July 27, 2006, 12:00 AM

Clicking on all cylinders

(Page 2 of 3)

Since going live with the new site in May, JCWhitney.com`s BizRate customer satisfaction scores have risen by 10 points, which Robertson takes as a proxy for being predictive of repeat visitors, pending a more specific future analysis. And though the site`s add-to-cart rate has dropped, a function of the now-visible real-time product availability, the cart-to-order ratio is up dramatically, about 40%. "It really has shifted customer behavior," Robertson says.

Three to watch

Site design doesn`t exist in a vacuum, but reflects consumers` evolving experience and expectations. AvenueA`s Friedman notes that three design issues its retail site customers are increasingly inquiring about foreshadow emerging best practices in site design. He predicts all three will become standard in how consumers interact with shopping sites in the future.

One is the concept of consumer-generated content as people look to peers for product advice rather than to advertising messages. As a result, incorporating the consumer voice in some way is becoming a more prevalent part of web site design. "The customer is going to go out and find information about your product. You are not going to be able to keep that from happening, so you might as well be part of the conversation," he says. "We recommend if possible, host it on your own site. The last thing you want is to let the consumer go off to another site to find it, one where your competitors are selling a similar product or even the same one at a better price." In fact, a recent consumer survey by the J.C. Williams Group, the E-tailing Group and Start Sampling ranked consumer content as the No. 1 aid to a buying decision, cited by 91% of survey respondents.

Another factor fast becoming important is the ability to target messaging and offers based on prior shopping behavior. "If a customer has come back to your site looking for a swimsuit a couple of times, you know they are in the market. So when they come back again, target them with a swimsuit promotion," Friedman explains. What`s new is that much of the same targeting technology that has been applied to e-mail can now be applied dynamically on sites as customers move through the shopping process.

Architecting sites to accommodate personalized targeting can be infrastructure-intensive, requiring software installation and engineering. Friedman compares the process to a move onto a content management system.

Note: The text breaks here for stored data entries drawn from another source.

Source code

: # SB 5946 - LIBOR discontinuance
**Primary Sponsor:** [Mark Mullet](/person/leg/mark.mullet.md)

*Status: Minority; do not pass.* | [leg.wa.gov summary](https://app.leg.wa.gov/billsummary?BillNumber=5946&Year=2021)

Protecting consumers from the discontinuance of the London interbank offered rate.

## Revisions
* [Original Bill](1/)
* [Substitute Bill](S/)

"You define merchandising slots and behaviors within the site, and you need to make sure that as you design product pages, or get into checkout, there are places in the process that are available for you to deliver messages," he says. AvenueA has experimented with a hosted technology from a sister company, Atlas, to target offers to customers on retail sites similar to the way Atlas serves up targeted ads on portals and publisher sites.

The third direction that Freidman sees designing traveling is toward rich media. Applications such as Flash are being used to create persistent shopping carts that stay visible throughout the shopping process as the visitor travels through a site. Gap.com, for example, has a drop-down version that displays a running cart subtotal with each new item added.

Flash and AJAX also are being used to enable enhanced previews that let shoppers pick a product size or color without having to leave the product page. "Every time a shopper has to leave the product page to choose a size or color or go to a shopping cart, that risks breaking the shopping flow," Freidman says. "This allows people to stay much more in the shopping experience, without being distracted by the administrative or cart management activities associated with it."

Evolving tools

The research tools underlying decisions about retail site design continue to evolve, becoming more robust, sophisticated and accessible. "Some of the new reporting tools are doing a much better job of showing the impact of various elements on the page in terms of what really drives order size or conversion," says Neil Clemmons, senior vice president of strategy at interactive agency Critical Mass. "When you have data to back that up rather than just opinion, these discussions tend to go a lot faster and a lot easier."

Critical Mass refers to the phenomenon of what design elements and features influence conversion as "convergence," noting that analytics and testing are making online retailers smarter about what levers to pull on pages. To those research tools, Critical Mass adds something new: eye tracking studies, so far used by relatively few retailers to plot site design. The studies managed by Critical Mass for its clients use special monitors from outside technology providers that incorporate cameras to record eye movements. The technology has moved beyond earlier iterations, which required viewers to wear a helmet-like apparatus, into something much less cumbersome.

The data are significant in rating the effect of page elements because eyes don`t always go where the viewer reports they did. "The amount of visual information that someone is receiving from a web site is astounding, and humans` ability to filter out what is unnecessary to their primary objective there is phenomenal," says Arif Hirani, planning director at Critical Mass. "That`s been one of the surprises. I`d imagined there would be a fairly direct correlation between eye tracking data and self-reported behavior, but that`s not always the case."

Harnessing the habits

Eye tracking studies can shed light, for example, on whether viewers see a page`s primary take-action button, and in what order relative to other page elements; or if the eye went first to the primary or left-hand navigation. Such studies can add an extra layer of intelligence to that provided by analytic tools. "Often, the clickstream data you pull from a reporting tool would show that people are not clicking on a particular button. But you don`t know if it`s because of the label, the placement, or because they just don`t see it. With eye tracking, you can quickly see how many people actually saw it, did their eyes even go there, and in what sequence—did they go there immediately or was it after they studied the page?" says Clemmons.